Downtime and The Good Enough Economic Model


Homebrew and House Rules


From talking to a number of other GMs, I'm often struck by just how kinetic a pace they run their campaigns at. PCs usually level from 1 to whatever inside less than a game year. Downtime is really sparse. When I ask them why, and dismiss ADHD as a root cause, this is what I get:
If I allow them much downtime, they'll break my game with their crafting feats/spell abuses/economic schemes/etc. Wealth by level will be thrown all out of balance and I'll have to metagame their future treasure in a way that I feel uncomfortable with (even though the gms in question are less simulationist in bent than I am, albeit still more than the average gm today).

Now when I look at a problem, I ask myself two questions, brought to us by Morden and Comrade Lenin

What do you want? and
Who....Whom?

Which is to say, what is my objective and who is to be advantaged and disadvantaged relatively speaking over the status quo.

First, what are the objectives.
The first objective is to ensure that adventuring is the highest reward option available to PCs and NPCs of PC caliber. This is necessary to compensate for the very considerable risks involved.
The second objective is to maintain world consistency. The economic model has to be something that the PCs can interact with and employ to some degree. There needs to be an explanation, for instance, for why mid level NPC casters have so much less Wealth by level than PCs in the face of potentially very high spellcasting fees.
The third objective is to ensure that PCs have reasonable downtime options available to them that are unlikely to break the game even in cases like Pendragon where you have maybe one big adventure a year (like an old-school 32 page module), a few minor encounters outside that, and downtime most of the rest of the time, especially in the winter.
On the Who..Whom? question, I want to advantage martials relative to the existing system and somewhat reduce the downtime power of casters.

So this is what I did. It seems to work pretty well in a Core-only environment.

First, I assume that EVERY member of a PC class has an implicit professional/crafting type skill. The number of ranks is Level +3. The controlling attribute is your highest attribute, whatever that might be. That skill might be 'mighty warrior' or 'warrior poet' or 'fire wizard' or whatever. Should you be in downtime, your character can produce an amount of 'value added' equal to
(10+SKILL) * LEVEL /2 per week.
The difference between this and the existing system is the multiplication by level. This system can also be used to replace crafting rules (you finish an item when your value added total plus the materials cost equals the base item value)---at least when the item's DC is something you can take 10 on.
_ _ _ _ _
## About this exercise
Extend the text on downtime and the good enough economic model, picking up right after its last sentence. The records below have no connection to the downtime and economic model text.
_ _ _ _ _
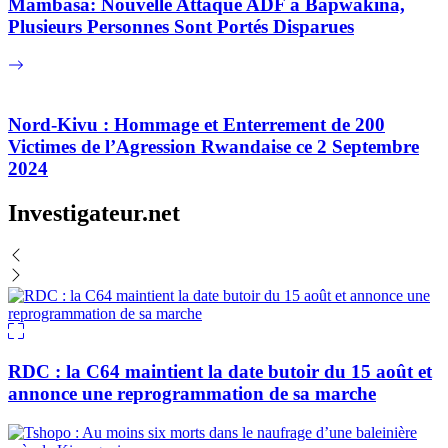
Mambasa: Nouvelle Attaque ADF à Bapwakina,
Plusieurs Personnes Sont Portés Disparues
Nord-Kivu : Hommage et Enterrement de 200
Victimes de l’Agression Rwandaise ce 2 Septembre
2024
Investigateur.net
RDC : la C64 maintient la date butoir du 15 août et
annonce une reprogrammation de sa marche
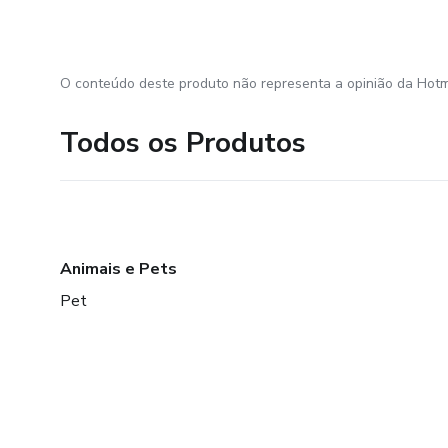
O conteúdo deste produto não representa a opinião da Hotm
Todos os Produtos
Animais e Pets
Pet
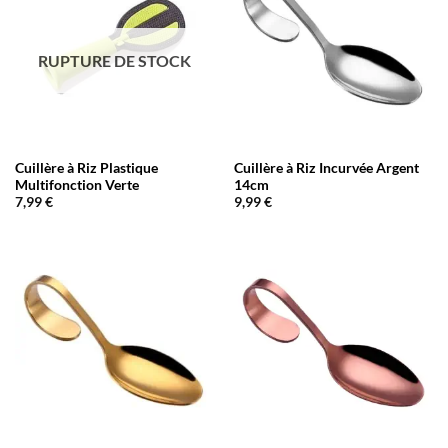
RUPTURE DE STOCK
Cuillère à Riz Plastique
Cuillère à Riz Incurvée Argent
Multifonction Verte
14cm
7,99
€
9,99
€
_ _ _ _ _
## Answer box
This also replaces magic item crafting rules. Discard all of the item creation feats (lets face it, if your game is using retrain rules, especially ones as liberal as the ultimate campaign ones, PCs can and will retrain rapidly from downtime configuration to fighting trim anyway, so feat investment is no longer a decent argument for effective WBL increase if it ever was in the first place). The leader of the item creation effort makes the roll for success, everyone else participating must have a skill of +10 or better (this is basic masterwork) to contribute value added. For instance:
Volicifar the wizard and his friend Barjin the fighter want to make a magical sword over the winter. Both are level 10 with 24 as their highest attribute. Both have a skill of +20 in their implicit professional skill. Thus each has a value added of 30/2 *10---or 150 gp per week. The sword they're forging and enchanting has a base value of 18000 gp. They start with the ore, magic crystals, etc with a value of 9000 gp (materials cost). So they need to add 9000 in value. This will take them 9000/300 or 30 weeks. If they get their friend Elijah the priest to aid them, they can cut this to 20 weeks---about a winter.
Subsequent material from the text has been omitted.